Paxton E Scott, Dodson Christopher C, Lazarus Mark D
Division of Shoulder and Elbow Surgery, Warren Alpert Medical School of Brown University, 2 Dudley Street, Suite 200, Providence, RI 02905, USA.
Department of Orthopedics, Rothman Institute, Thomas Jefferson University, 925 Chestnut Street, 5th Floor, Philadelphia, PA 19107, USA.
Orthop Clin North Am. 2014 Jul;45(3):377-85. doi: 10.1016/j.ocl.2014.04.002.

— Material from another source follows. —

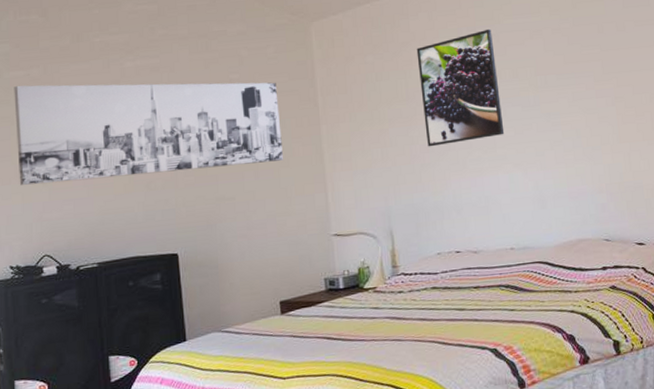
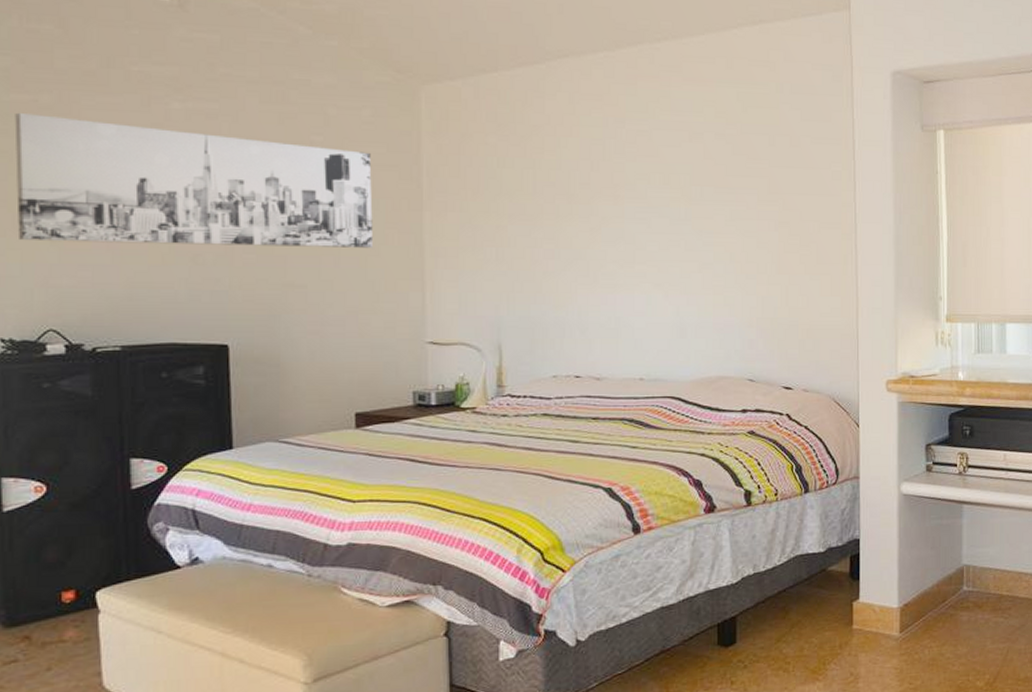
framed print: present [416,28,505,147] -> none [550,123,647,253]

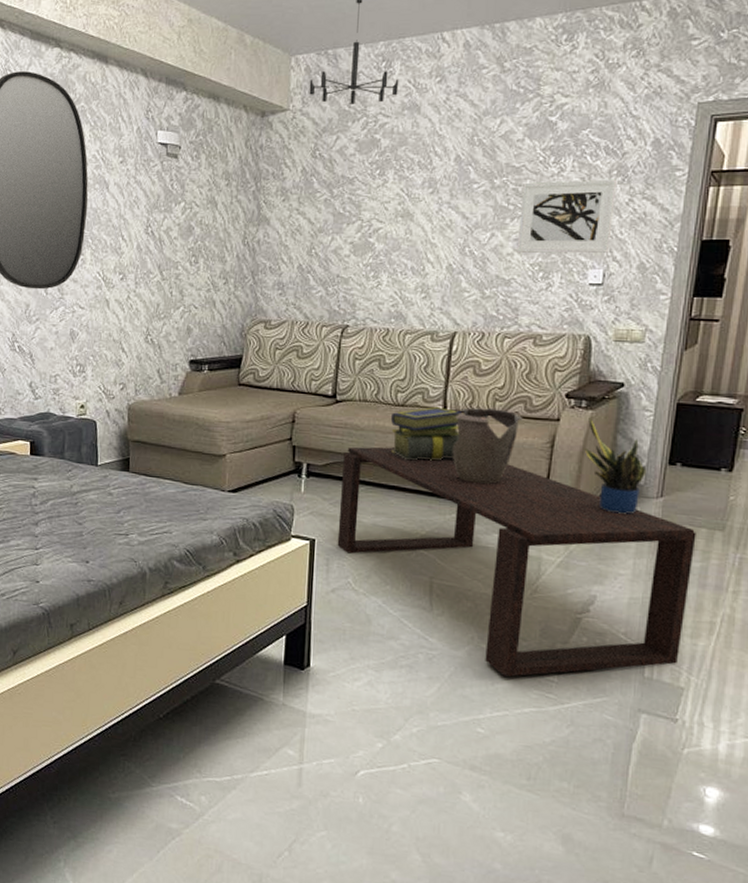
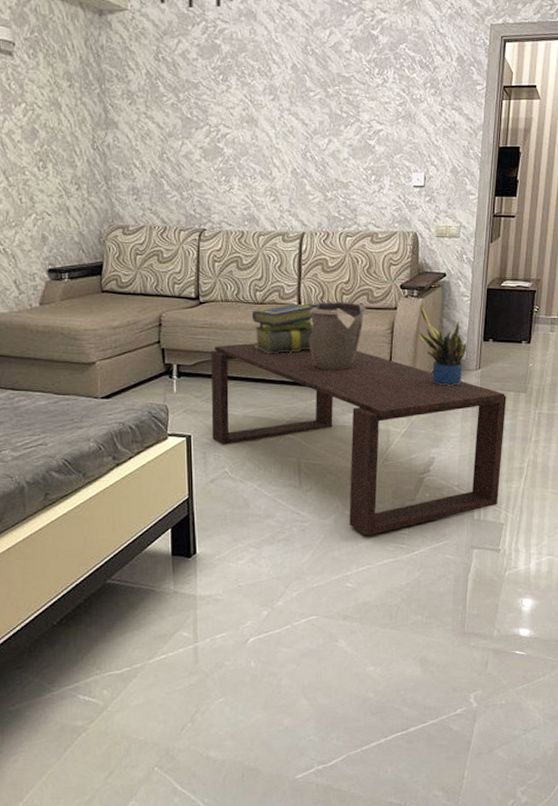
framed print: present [516,179,618,254] -> none [351,90,431,159]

Glenohumeral instability has a bimodal age distribution, with most affected patients younger than 40 years, but with a second peak in older patients. Glenohumeral dislocations in older patients often present with complex injury patterns, including rotator cuff tears, fractures, and neurovascular injuries. Glenohumeral instability in patients older than 40 years requires a different approach to treatment. An algorithmic approach aids the surgeon in the stepwise decision-making process necessary to treat this injury pattern.
肩肱关节不稳具有双峰年龄分布,大多数受影响患者年龄小于40岁,但在老年患者中存在第二个高峰。老年患者的肩肱关节脱位常伴有复杂的损伤模式,包括肩袖撕裂、骨折和神经血管损伤。40岁以上患者的肩肱关节不稳需要不同的治疗方法。一种算法方法有助于外科医生在治疗这种损伤模式所需的逐步决策过程中做出决策。